> _Text excerpt_:
# # # # #

On April 24, FERC updated its oil pipeline rate index for the five-year period beginning July 1, 2026, shifting the adjustment factor to the producer price index for finished goods (PPI-FG) -0.55% from the prior PPI-FG +0.78% rate ceiling. The change amounts to only a 133-basis-point annual reduction in the allowed indexed tariff escalation, but the impact compounds over time across a massive transportation revenue base.

Under FERC’s indexing framework, liquids pipelines may raise indexed transportation rates annually so that tariffs keep up with inflation. The formula for the ceiling level is tied to the PPI-FG data published monthly by the US Bureau of Labor Statistics, plus or minus a five-year adjustment factor set by FERC. The agency determines the adjustment factor by comparing pipeline cost-of-service data for the prior five years with the economy-wide PPI-FG data, yielding a more sector-specific measure of inflation.

The index year runs from July 1 through June 30, meaning FERC’s revised rate begins affecting pipeline revenue in the second half of 2026, then becoming a much larger full-year earnings headwind in 2027 and beyond.

East Daley Analytics models pipeline earnings in our Financial Blueprint models, as part of our midstream equity coverage available in Energy Data Studio. A wide array of companies operate oil pipelines that will see rate impacts, including Energy Transfer (ET), Enbridge (ENB), ONEOK (OKE) and Plains All American (PAA).

Using our Form 6 liquids pipeline dataset, we modeled the effect across 369 pipeline assets by annualizing 3Q25 results, reflecting incomplete 4Q25 reporting for some operators. The sample generated ~$45.6B of total revenue, including $40.4B of transportation revenue, and roughly $29.7B of EBITDA. Transportation revenue represented nearly 89% of total revenue, making it the clearest proxy for indexed tariff exposure.

To isolate the impact, East Daley held volumes and operating costs flat and modeled only the change in allowable tariff escalation under the old and new index methodologies. The analysis assumes 2.4% annual inflation and compares the transportation revenue path under the prior and current FERC frameworks.

The result is a meaningful divergence in future earnings power. Under a full-exposure scenario where all transportation revenue is effectively indexed and fully flows through to EBITDA, the revised methodology creates a headwind of roughly $269MM in 2026, $820MM in 2027, $1.4B in 2028, and more than $2.0B by 2029 (see figure).

# # # # #

> _Dataset extract_:
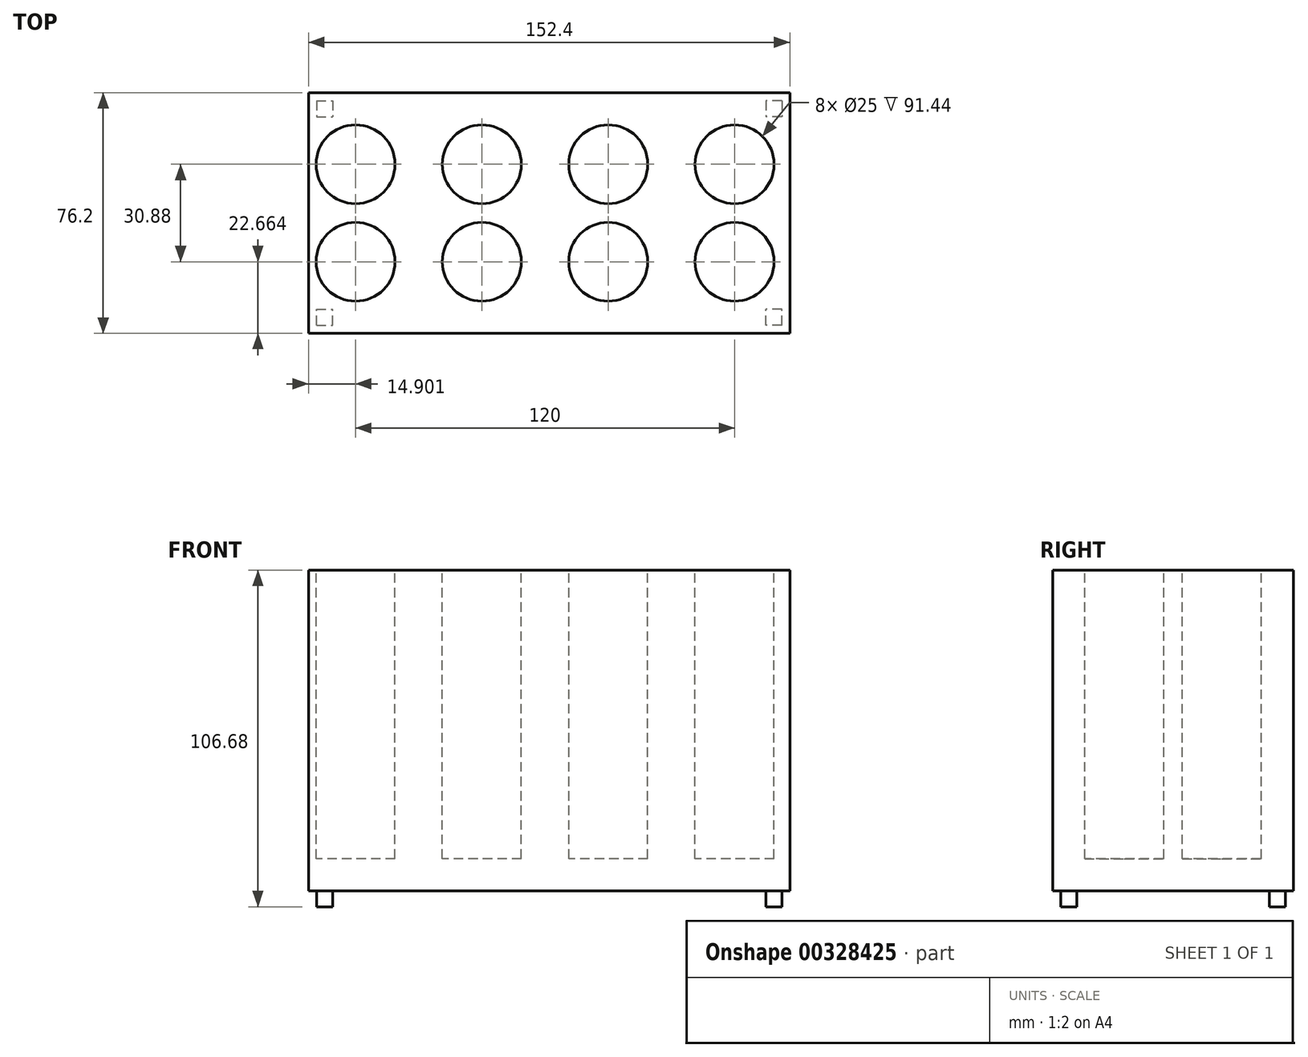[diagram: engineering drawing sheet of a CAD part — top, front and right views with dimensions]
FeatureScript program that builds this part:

# # # # #

> _Do this_: In the text on FERC's oil pipeline rate index, what annual inflation rate does the analysis assume?

> _Expected answer_: 2.4%